— Start DATA ROWS —
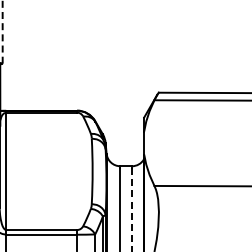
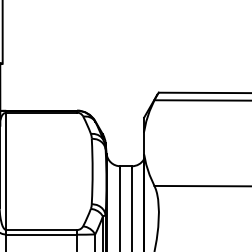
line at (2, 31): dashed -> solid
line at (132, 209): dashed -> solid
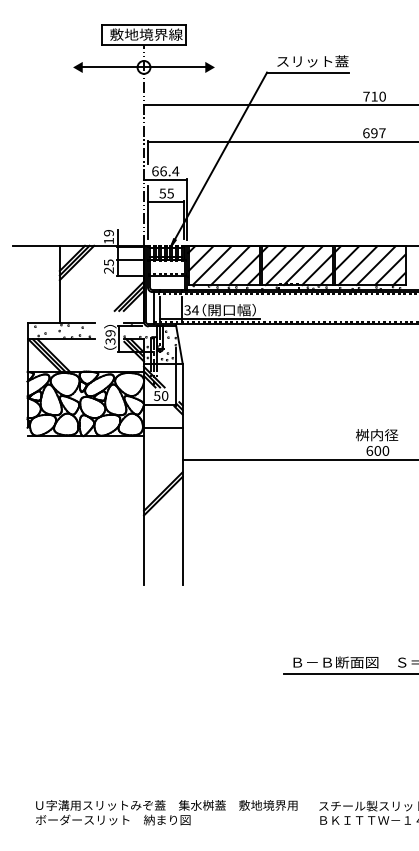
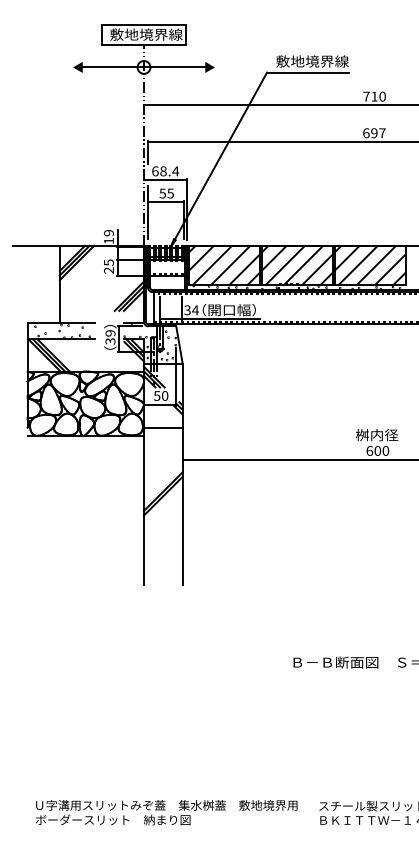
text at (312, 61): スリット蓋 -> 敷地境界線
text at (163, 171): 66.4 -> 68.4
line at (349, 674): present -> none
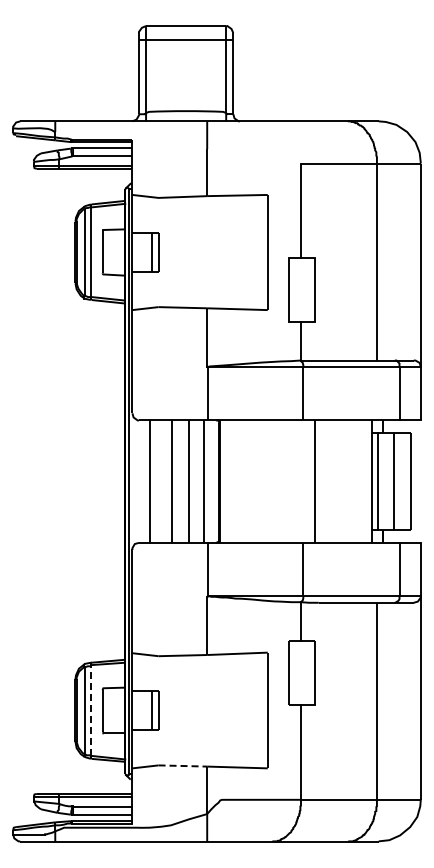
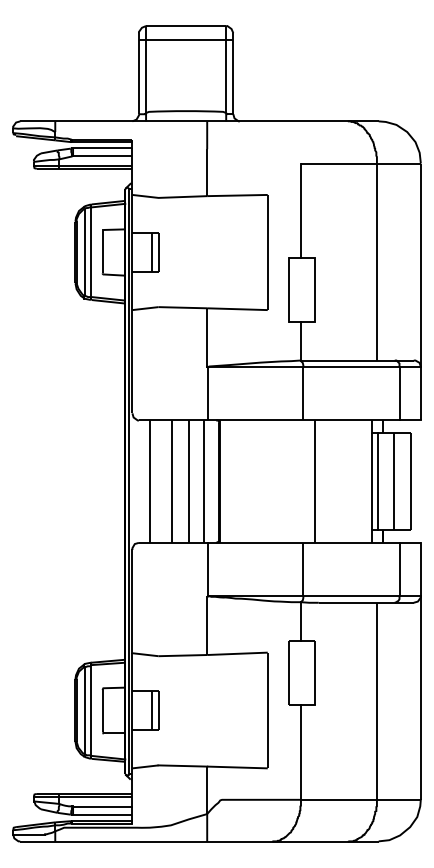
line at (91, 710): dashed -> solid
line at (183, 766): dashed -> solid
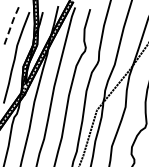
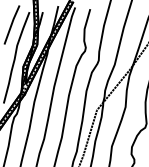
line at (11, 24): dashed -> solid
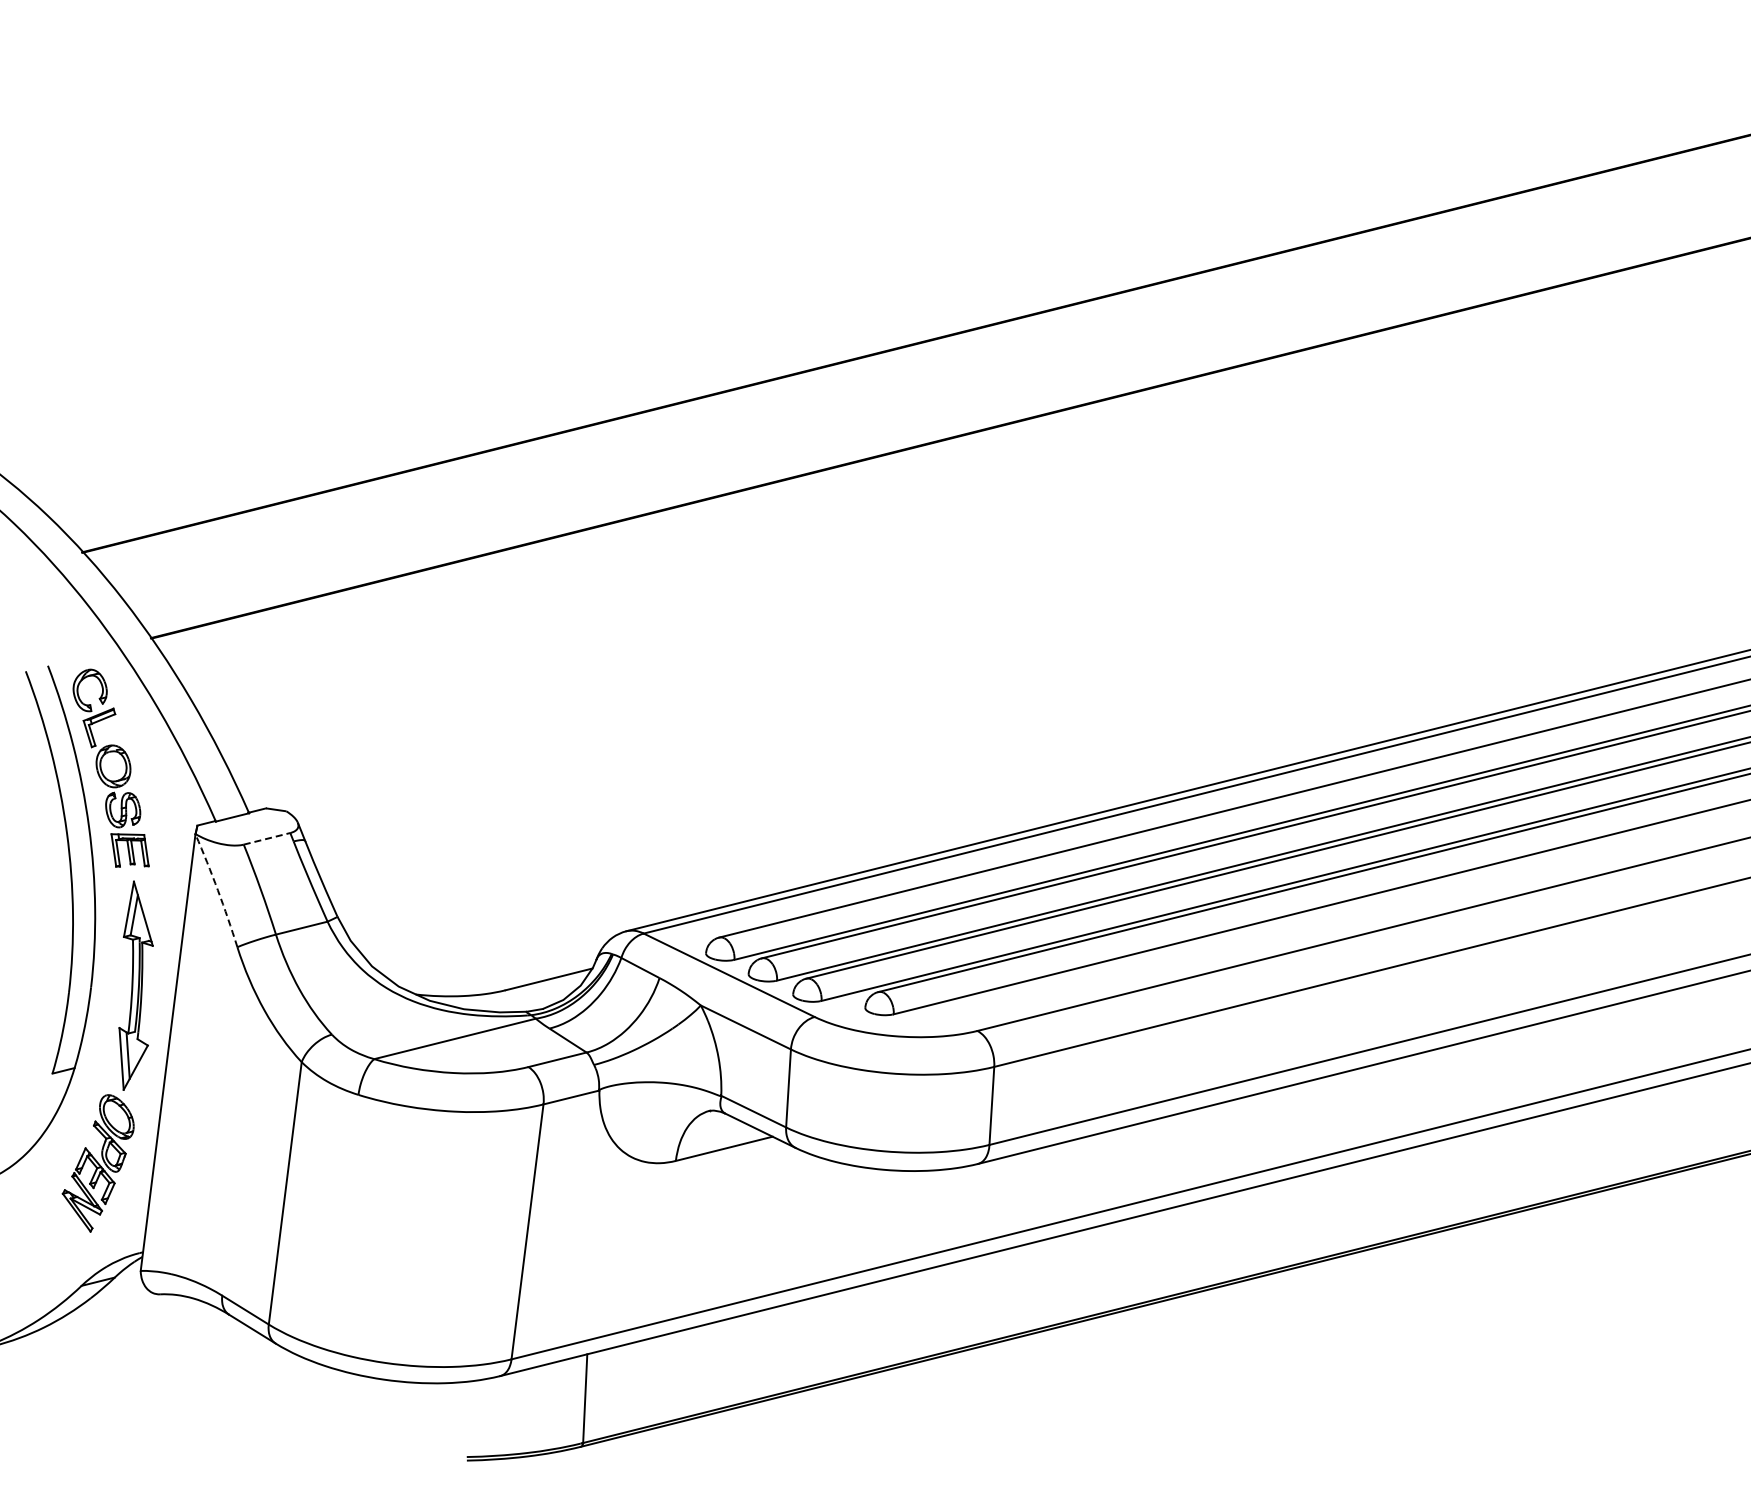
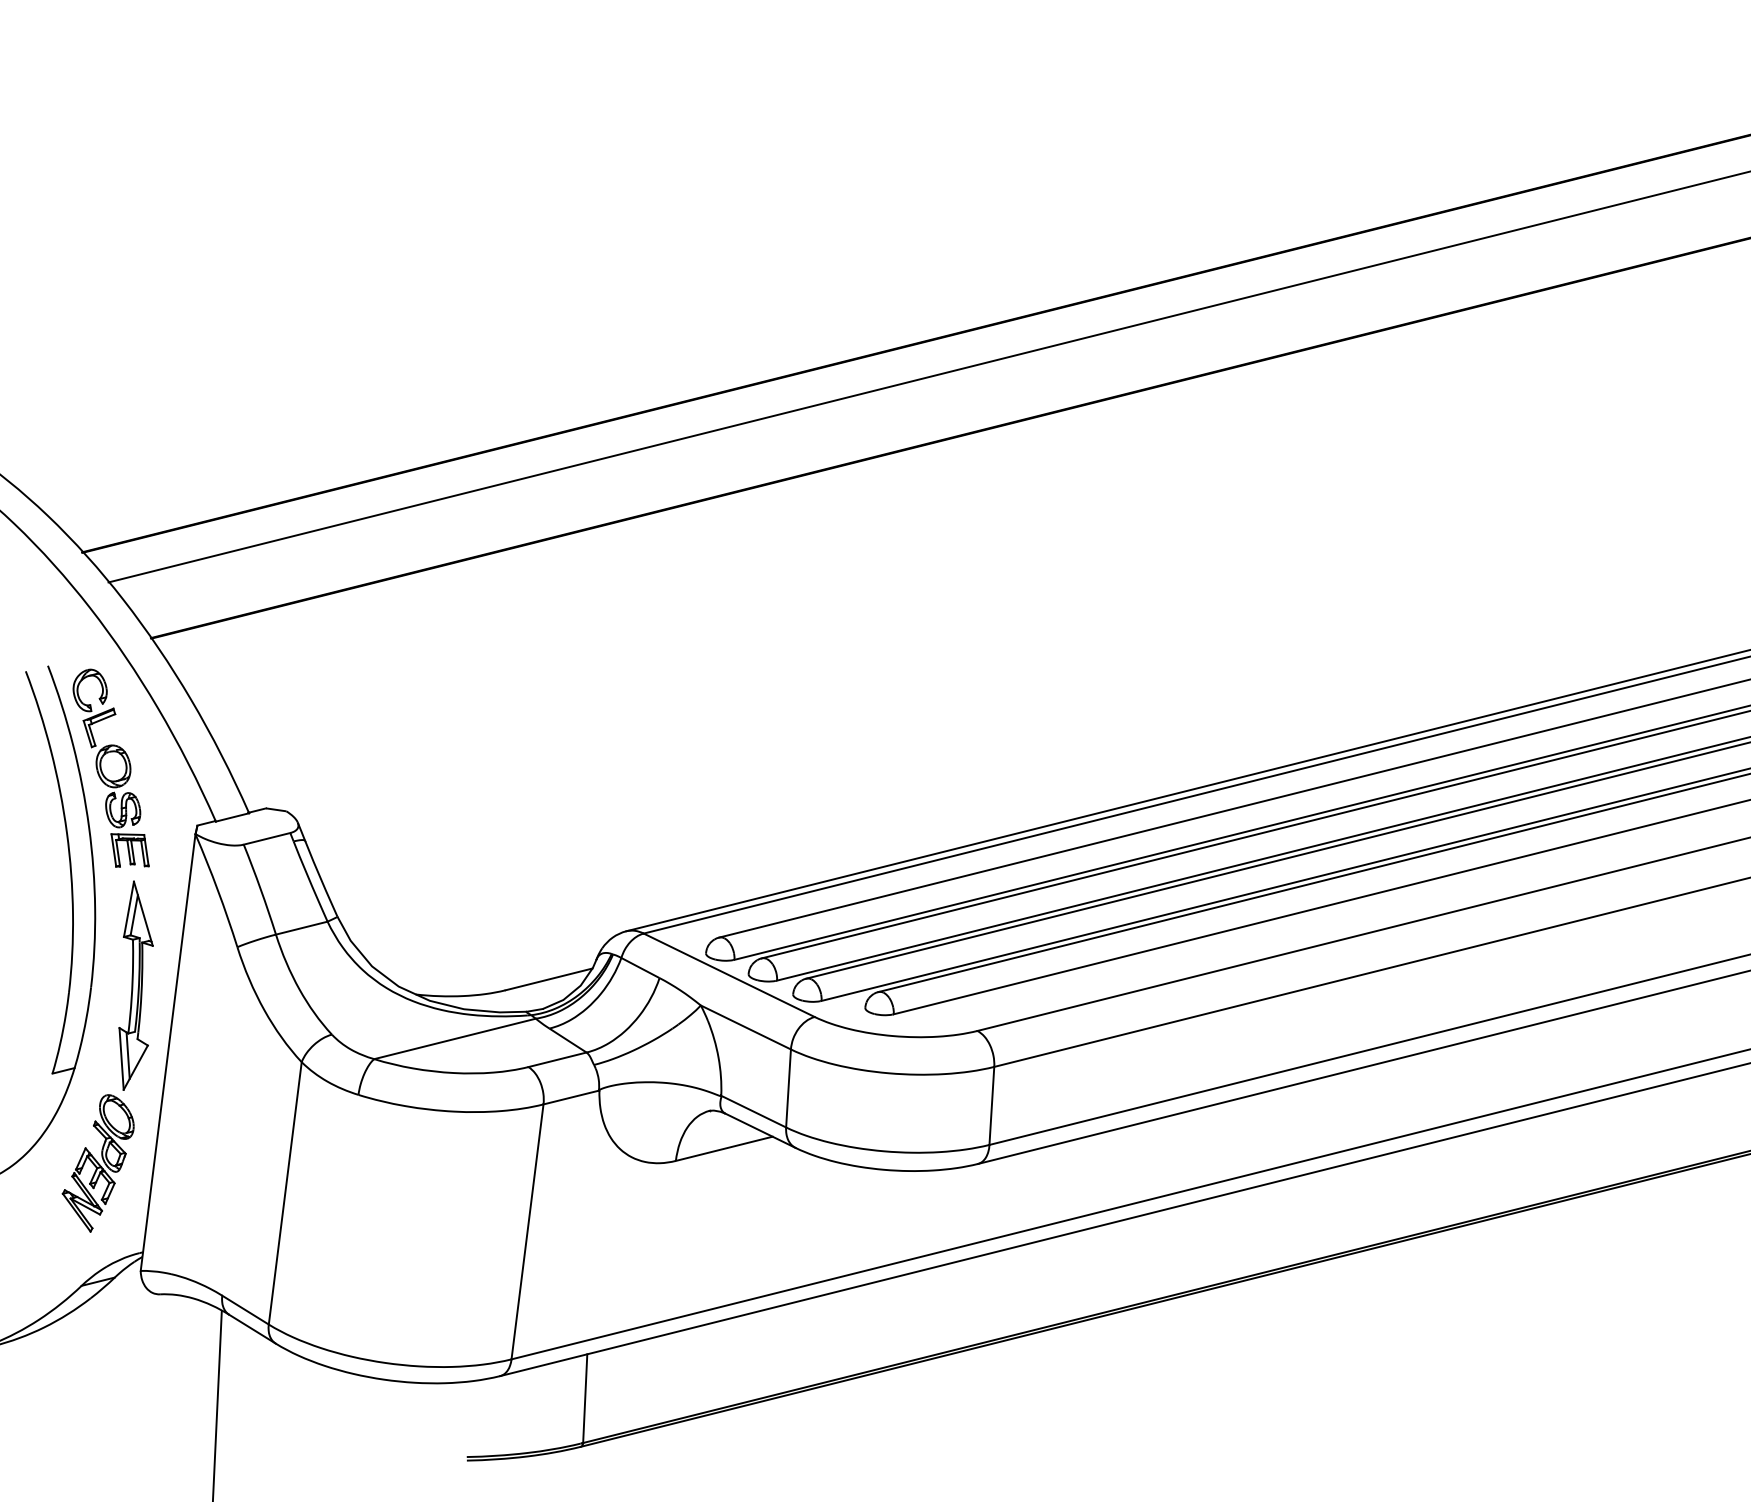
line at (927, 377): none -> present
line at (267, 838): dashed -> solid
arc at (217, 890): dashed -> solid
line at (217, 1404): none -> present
— End DATA ROWS —
- _YOUR TASK_: Please update the records from the line with "line at (91, 710): dashed -> solid" through the end of the records, putting "broken" wherever "dashed" appears and changing nothing else. Leave the pictures out of your answer.

- _TASK ANSWER_:
line at (91, 710): broken -> solid
line at (183, 766): broken -> solid
line at (11, 24): broken -> solid
line at (927, 377): none -> present
line at (267, 838): broken -> solid
arc at (217, 890): broken -> solid
line at (217, 1404): none -> present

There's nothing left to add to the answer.